# Task brief
Can you filter the records below down to every line that contains the word "contrato", treating uppercase and lowercase letters as different?

START Supplied data

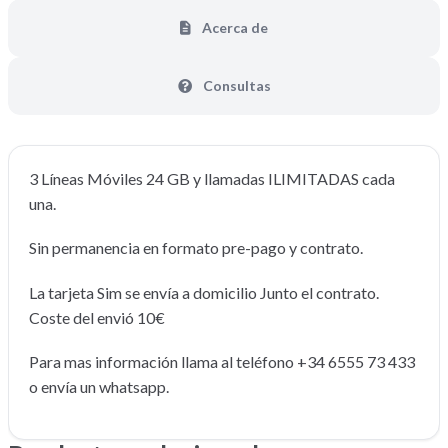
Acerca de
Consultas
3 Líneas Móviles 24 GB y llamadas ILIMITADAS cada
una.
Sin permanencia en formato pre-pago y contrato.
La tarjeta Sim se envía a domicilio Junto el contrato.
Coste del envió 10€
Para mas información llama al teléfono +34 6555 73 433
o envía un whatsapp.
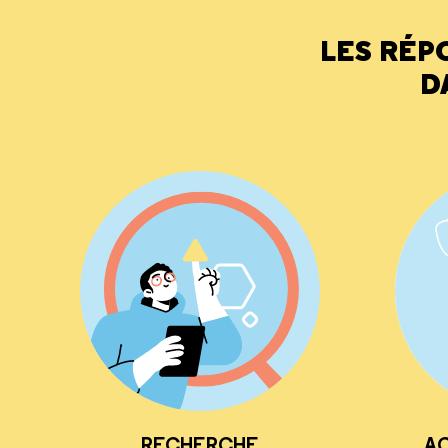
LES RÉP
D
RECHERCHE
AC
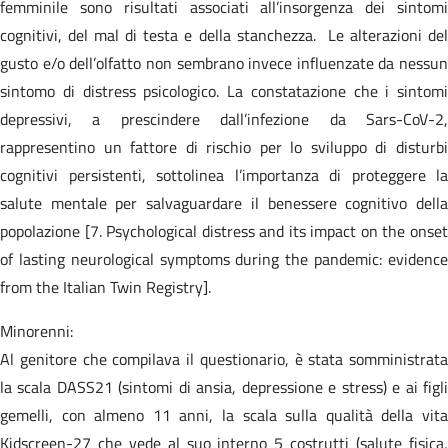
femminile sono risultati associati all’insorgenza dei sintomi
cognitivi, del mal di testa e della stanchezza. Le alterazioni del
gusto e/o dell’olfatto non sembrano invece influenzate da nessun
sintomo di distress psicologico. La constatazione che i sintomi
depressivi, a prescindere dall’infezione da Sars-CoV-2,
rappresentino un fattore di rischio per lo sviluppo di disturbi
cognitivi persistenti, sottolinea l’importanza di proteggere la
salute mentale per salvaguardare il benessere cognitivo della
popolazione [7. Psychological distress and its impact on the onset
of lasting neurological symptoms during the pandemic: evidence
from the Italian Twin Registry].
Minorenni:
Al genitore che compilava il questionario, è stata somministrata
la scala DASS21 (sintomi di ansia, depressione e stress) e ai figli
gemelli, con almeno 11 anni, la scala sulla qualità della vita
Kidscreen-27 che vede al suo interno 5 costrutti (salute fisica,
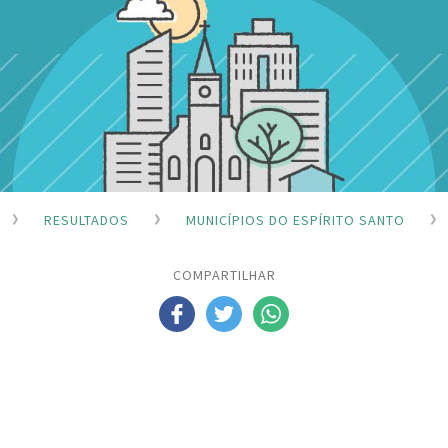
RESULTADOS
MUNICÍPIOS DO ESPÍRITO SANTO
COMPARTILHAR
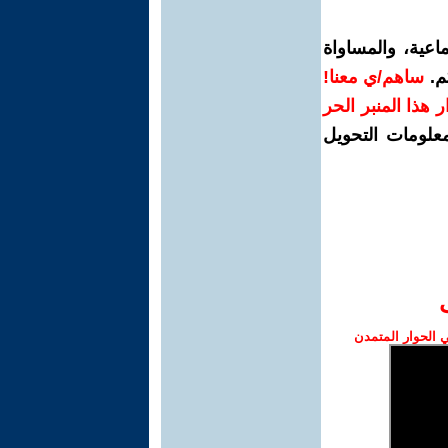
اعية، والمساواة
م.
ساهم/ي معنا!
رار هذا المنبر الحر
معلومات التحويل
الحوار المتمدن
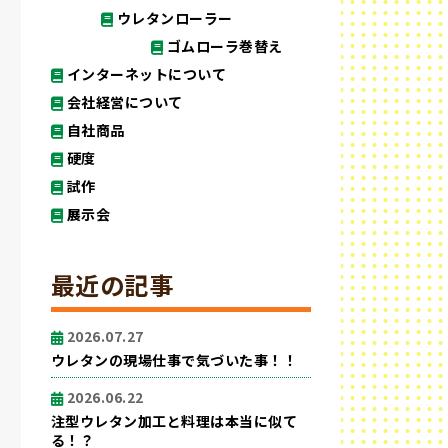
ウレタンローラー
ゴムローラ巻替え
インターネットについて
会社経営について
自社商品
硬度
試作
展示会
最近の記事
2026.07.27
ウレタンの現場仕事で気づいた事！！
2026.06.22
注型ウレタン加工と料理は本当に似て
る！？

END Supplied data

# Task answer
Sin permanencia en formato pre-pago y contrato.
La tarjeta Sim se envía a domicilio Junto el contrato.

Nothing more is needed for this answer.